When the Court of Justice of the European Union (CJEU) invalidated the EU-U.S. Privacy Shield in Schrems II, over 5300 American businesses—including Google, Amazon, Facebook, and Microsoft—lost their primary mechanism for international data transfers with the European Economic Area (EEA).

Since the July 2020 decision, the U.S. Department of Commerce and the European Commission have commenced negotiations for a new data transfer framework that will enhance protections for individual privacy. Moreover, the U.S. Senate Committee on Commerce, Science, and Transportation held a hearing on December 9, 2020 to discuss the impact of Schrems II on trans-Atlantic data flows.

Even with these discussions ongoing, companies currently face a difficult transitional period in a time where the free flow of information is critical.

With the Privacy Shield repudiated for its lack of adequate protections for privacy, the United States no longer has authorization under Article 45 of the EU General Data Protection Regulation (GDPR) to receive data flows from the EEA on the basis of legal equivalency.

Until clear rules are adopted to replace the Privacy Shield, U.S. companies must adopt these alternative safeguards to facilitate cross-border data transfers from the EEA: Standard Contractual Clauses (SCCs) established by the European Commission, and Binding Corporate Rules (BCRs) adopted by the organization and approved by the relevant EU supervisory authority for the purposes of intra-company transfers.

But relying on these contractual tools alone may not be sufficient. Both the CJEU and the European Data Protection Board (EDPB) emphasize that the validity of SCCs and BCRs will depend on the use of supplementary measures—such as privacy-enhancing technologies—as an additional safeguard against unauthorized data access.

This article examines privacy and security risks that cannot be resolved by standalone SCCs and BCRs—and thus require the adoption of privacy-enhancing technologies as a supplementary measure.

In particular, this analysis will examine the EDPB’s recommendation of “split or multi-party processing” from its November 2020 guidance on ‘measures that supplement transfer tools to ensure compliance with the EU level of protection of personal data.’

Understanding how decentralized analytics powered by “secure multi-party computation” can preserve privacy and facilitate EU-U.S. data flows in the post-Schrems II era will be a key bulwark against a fractured and localized digital economy.

Standard Contractual Clauses and Binding Corporate Rules: Necessary but Not Sufficient

The CJEU’s main rationale in overturning the Privacy Shield was the program’s practical limitations as a safeguard against overbroad foreign surveillance programs. The guiding principle of the Schrems II ruling was to strengthen data transfer mechanisms such that EEA individuals are protected from government access to their data under U.S. law.
##########
• Task directions
Reproduce the Schrems II excerpt from "This article examines" to "a supplementary measure.", substituting "independent" for "standalone".

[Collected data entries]
##########
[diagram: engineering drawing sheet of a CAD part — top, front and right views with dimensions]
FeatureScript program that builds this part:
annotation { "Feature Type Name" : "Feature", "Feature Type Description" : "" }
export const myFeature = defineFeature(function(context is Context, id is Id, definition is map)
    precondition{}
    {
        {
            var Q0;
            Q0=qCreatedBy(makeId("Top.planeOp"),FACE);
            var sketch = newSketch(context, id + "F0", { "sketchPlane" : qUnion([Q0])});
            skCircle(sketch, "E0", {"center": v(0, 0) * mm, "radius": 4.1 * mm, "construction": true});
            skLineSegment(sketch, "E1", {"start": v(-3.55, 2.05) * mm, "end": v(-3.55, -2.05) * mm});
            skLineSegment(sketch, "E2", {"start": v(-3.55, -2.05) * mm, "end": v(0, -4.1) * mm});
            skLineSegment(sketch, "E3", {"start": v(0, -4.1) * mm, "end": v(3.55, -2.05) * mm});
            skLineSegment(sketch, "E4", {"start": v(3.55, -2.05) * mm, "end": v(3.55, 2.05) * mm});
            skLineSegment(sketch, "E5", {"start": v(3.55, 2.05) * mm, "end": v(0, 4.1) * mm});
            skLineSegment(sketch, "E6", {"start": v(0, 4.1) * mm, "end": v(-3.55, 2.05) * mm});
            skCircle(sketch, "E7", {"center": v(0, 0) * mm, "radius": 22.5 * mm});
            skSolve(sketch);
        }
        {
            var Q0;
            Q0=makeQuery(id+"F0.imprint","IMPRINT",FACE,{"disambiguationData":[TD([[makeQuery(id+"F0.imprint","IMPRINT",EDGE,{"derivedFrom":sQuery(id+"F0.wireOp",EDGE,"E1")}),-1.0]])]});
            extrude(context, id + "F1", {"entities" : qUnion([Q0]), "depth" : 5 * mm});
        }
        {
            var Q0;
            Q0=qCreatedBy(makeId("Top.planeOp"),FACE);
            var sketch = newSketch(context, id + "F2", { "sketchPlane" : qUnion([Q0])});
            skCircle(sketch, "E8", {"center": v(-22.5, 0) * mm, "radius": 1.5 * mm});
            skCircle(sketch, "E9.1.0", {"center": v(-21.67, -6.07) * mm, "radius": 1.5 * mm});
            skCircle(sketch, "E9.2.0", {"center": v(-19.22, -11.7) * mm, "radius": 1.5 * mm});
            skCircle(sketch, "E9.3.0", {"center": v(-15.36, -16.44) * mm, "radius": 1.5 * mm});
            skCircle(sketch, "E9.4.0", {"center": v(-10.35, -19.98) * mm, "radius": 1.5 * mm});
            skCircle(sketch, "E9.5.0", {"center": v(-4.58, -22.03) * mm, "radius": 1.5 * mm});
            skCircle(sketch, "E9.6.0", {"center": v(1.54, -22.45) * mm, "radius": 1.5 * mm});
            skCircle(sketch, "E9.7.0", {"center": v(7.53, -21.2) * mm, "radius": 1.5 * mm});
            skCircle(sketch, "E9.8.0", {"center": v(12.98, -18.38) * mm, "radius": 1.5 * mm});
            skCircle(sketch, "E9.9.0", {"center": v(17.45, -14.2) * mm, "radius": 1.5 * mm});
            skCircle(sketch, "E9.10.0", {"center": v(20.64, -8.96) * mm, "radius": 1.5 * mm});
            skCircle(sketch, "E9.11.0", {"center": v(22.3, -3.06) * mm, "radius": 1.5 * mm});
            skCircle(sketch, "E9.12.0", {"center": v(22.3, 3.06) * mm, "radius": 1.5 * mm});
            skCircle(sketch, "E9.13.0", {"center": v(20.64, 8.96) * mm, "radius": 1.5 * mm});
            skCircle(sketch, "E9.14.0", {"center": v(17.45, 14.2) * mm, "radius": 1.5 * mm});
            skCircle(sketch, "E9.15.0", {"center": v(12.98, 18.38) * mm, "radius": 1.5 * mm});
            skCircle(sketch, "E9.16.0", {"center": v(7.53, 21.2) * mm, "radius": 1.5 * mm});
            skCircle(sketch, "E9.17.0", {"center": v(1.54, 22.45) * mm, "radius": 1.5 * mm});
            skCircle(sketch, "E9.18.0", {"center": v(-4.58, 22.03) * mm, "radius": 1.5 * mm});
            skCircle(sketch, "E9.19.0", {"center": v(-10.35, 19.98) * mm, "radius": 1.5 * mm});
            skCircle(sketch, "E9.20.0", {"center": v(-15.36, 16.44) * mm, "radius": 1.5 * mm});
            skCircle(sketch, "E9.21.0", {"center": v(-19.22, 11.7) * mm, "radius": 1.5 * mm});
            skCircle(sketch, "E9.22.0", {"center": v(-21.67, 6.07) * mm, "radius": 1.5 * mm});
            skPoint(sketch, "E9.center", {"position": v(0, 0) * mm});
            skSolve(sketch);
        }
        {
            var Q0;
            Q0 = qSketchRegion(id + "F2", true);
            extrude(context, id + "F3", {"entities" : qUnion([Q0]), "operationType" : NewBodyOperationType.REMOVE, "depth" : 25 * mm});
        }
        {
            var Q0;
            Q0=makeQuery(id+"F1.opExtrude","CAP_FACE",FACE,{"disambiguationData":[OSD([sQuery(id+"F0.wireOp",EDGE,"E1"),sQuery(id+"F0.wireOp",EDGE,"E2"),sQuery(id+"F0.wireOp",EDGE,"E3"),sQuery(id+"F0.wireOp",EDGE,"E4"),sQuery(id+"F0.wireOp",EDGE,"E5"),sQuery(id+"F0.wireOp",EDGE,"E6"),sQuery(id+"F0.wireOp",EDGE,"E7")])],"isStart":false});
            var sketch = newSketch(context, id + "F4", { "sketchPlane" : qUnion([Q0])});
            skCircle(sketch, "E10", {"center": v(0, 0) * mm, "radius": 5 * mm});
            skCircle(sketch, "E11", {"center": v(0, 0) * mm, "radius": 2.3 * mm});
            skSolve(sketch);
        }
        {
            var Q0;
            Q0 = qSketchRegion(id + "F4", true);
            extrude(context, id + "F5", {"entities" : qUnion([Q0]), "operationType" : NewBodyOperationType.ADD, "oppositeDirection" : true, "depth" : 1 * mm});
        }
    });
##########
• Completed exercise
This article examines privacy and security risks that cannot be resolved by independent SCCs and BCRs—and thus require the adoption of privacy-enhancing technologies as a supplementary measure.